Der Mann will Aufwand und Preis der Restaurierung von mir erfahren. Ich sage ihm, dass wir auch darüber reden werden, aber nicht jetzt. Ich werde ihn anrufen. Jetzt will ich die beiden auf eine Reise mitnehmen. Ich versuche Ihnen die Einmaligkeit und den Zauber dieses alten Möbels nahezubringen, seine erlebten Geschichten. Ihre Gesichter sagen mir, dass sie den Sekretär so noch nie betrachtet haben. Als wir uns verabschieden, bin ich mir fast sicher, dass sie den Sekretär heute Abend anders ansehen.
Zwei Tage später rufe ich den französischen Sekretär an. Es wird ein längeres Gespräch. Er sagt, er hätte inzwischen meine Referenzen und all die Zeitungsauszüge goutiert. Goutiert sagt er! Schön, ich mache einen Pluspunkt auf der Liste. Er fragt mit einem Seufzer nach dem Preis. Ich erzähle noch einmal, was alles gemacht werden muss und mit welchen Materialien, dass meine Kompromissbereitschaft, was die Qualität angeht, sehr gering ist und dass eine handpolierte Schellackoberfläche ein Kunstwerk sei. Ich rede mich warm, male mit Worten. Der Sekretär hat es mir angetan. Nenne den Preis. Stille. Ich höre leise, entfernte Atemgeräusche. Ist er vom Stuhl gerutscht?

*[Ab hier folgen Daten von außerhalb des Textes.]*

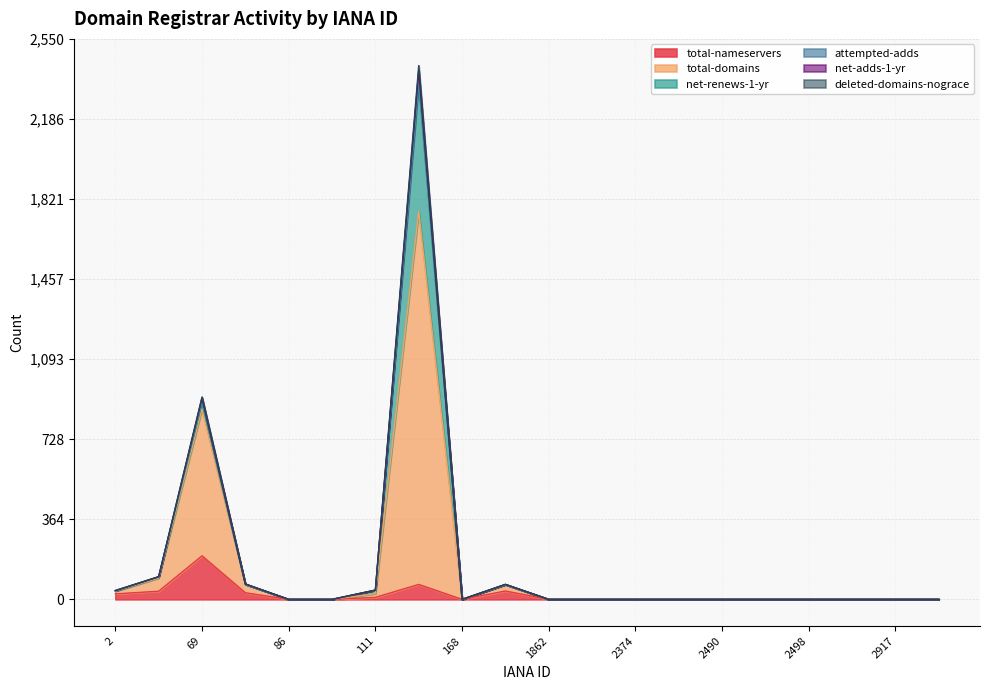

In attempted-adds, how many points are lower than both neighbors (excluding endpoints)?

1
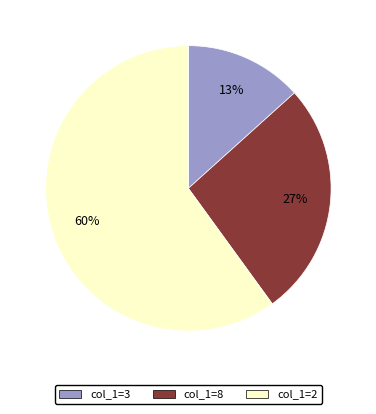

To the nearest percent, what is the difference between the largest and smallest slice percentages?

47%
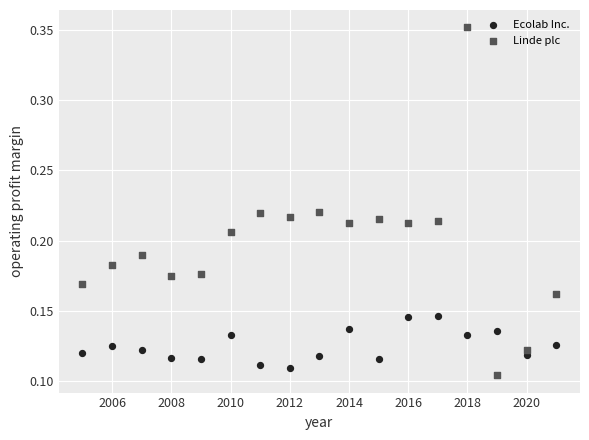

Which series contains the highest Y value?

Linde plc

Ein zögerliches Räuspern. „Das ist teuer!“ Ich gebe ihm recht. Erneutes Schweigen. Dann, er mit frischem Elan in der Stimme: „Wie kommen wir zusammen, Herr Sturm-Larondelle?“ Der Auftakt zum Handeln. Er versteht sein „Handwerk“. Eine seltene Kunst in diesem Land. Wir einigen uns bei zwölftausendzweihundert. Er seufzt, aber ich höre sein Lächeln. Es wird eine gute Arbeit werden. Wir werden beide zufrieden sein und vielleicht, ja, vielleicht lernt auch die Urgroßmutter in dem Rahmen das Lachen wieder.